People with HIV infection who are taking antiretroviral therapy (ART) could be at risk for
cardiovascular disease (CVD), which can be caused by inflammation. Methotrexate (MTX) is a
medication used to treat inflammation in people with rheumatoid arthritis. This study
evaluated the safety and effectiveness of low-dose methotrexate (LDMTX) at reducing
inflammation in HIV-infected adults.

HIV-infected people taking ART have a higher than expected risk of premature CVD. Many
factors likely contribute to this risk, including chronic inflammation. Strategies to reduce
inflammation in HIV-infected people may be beneficial in reducing CVD risk, as well as other
conditions, including kidney disease, bone disease, and neurologic complications. MTX is an
anti-inflammatory medication used to treat people with rheumatoid arthritis. This study
evaluated the safety and effectiveness of LDMTX at treating inflammation and on endothelial
function in virologically suppressed HIV-infected adults who had CVD or were at increased
risk of CVD.

The total study duration was 36 weeks. Prior to enrolling in the study, participants had a
chest X-ray. Participants were randomly assigned to receive LDMTX or placebo for 24 weeks.
Participants continued taking their antiretroviral (ARV) medications as usual; ARVs were not
provided by the study. At study entry, participants underwent a medical and medication
history, physical examination, blood collection, and adherence assessments. From study entry
through Week 1, participants received either 5 mg of LDMTX or placebo once a week. For
participants who were clinically stable at the Week 1 study visit, the dose of LDMTX or
placebo was increased to 10 mg once a week through Week 12. For participants who were
clinically stable at the Week 12 study visit, the dose of LDMTX or placebo was increased to
15 mg once a week through Week 24. Participants who did not meet the criteria for dose
escalation were re-evaluated at the following study visit. In addition to LDMTX or placebo,
all participants also received 1 mg of folic acid once a day from study entry throughout Week
24. After taking the final dose of LDMTX or placebo, all participants continued taking folic
acid for an additional 4 weeks.

Post-entry visits occurred at Weeks 1, 2, 4, 8, 12, 18, 24, and 36. These included a physical
examination, blood collection, and adherence assessments; an arm ultrasound test was
performed at Weeks 12 and 24. At Week 2, some participants took part in a pharmacokinetic
(PK) assessment, which involved undergoing a blood collection several times over a 6-hour
period.

Inclusion Criteria:

- HIV-1 infection, documented by any licensed rapid HIV test or HIV enzyme or
chemiluminescence immunoassay (E/CIA) test kit at any time prior to study entry and
confirmed by a licensed Western blot or a second antibody test by a method other than
the initial rapid HIV and/or E/CIA, or by HIV-1 antigen, plasma HIV-1 RNA viral load.
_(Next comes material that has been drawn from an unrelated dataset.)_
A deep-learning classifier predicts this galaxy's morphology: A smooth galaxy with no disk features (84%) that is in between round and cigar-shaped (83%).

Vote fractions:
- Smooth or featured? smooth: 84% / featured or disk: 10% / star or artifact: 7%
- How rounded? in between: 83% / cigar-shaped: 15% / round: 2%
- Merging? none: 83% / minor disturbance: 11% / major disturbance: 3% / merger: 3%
- Had to be on continuous ART for greater than or equal to 24 weeks prior to study
entry. This was defined as continuous active therapy for the 24-week period prior to
study entry with no treatment interruption longer than 7 consecutive days and a total
duration off treatment of no more than 14 days in the 90 days prior to study entry.

- CD4 T-cell count greater than or equal to 400 cells/mm^3 obtained within 60 days prior
to study entry by any U.S. laboratory that has a Clinical Laboratory Improvement
Amendments (CLIA) certification or its equivalent

- HIV-1 RNA level below the limit of quantification using a FDA-approved assay for at
least 24 weeks prior to study entry and confirmed within 60 days prior to study entry.
The assay used for eligibility could be performed by any U.S. laboratory that had a
CLIA certification or its equivalent. NOTE: Single determinations that are between the
assay quantification limit and 200 copies/mL were allowed as long as the preceding and
subsequent determinations are below the level of quantification.

- The following laboratory values obtained within 60 days prior to study entry by any
U.S. laboratory that has a CLIA certification or its equivalent:

1. Fasting glucose less than 180 mg/dL

2. Alanine aminotransferase (ALT) [serum glutamic pyruvic transaminase (SGPT)] less
than 2 times the upper limit of normal (ULN)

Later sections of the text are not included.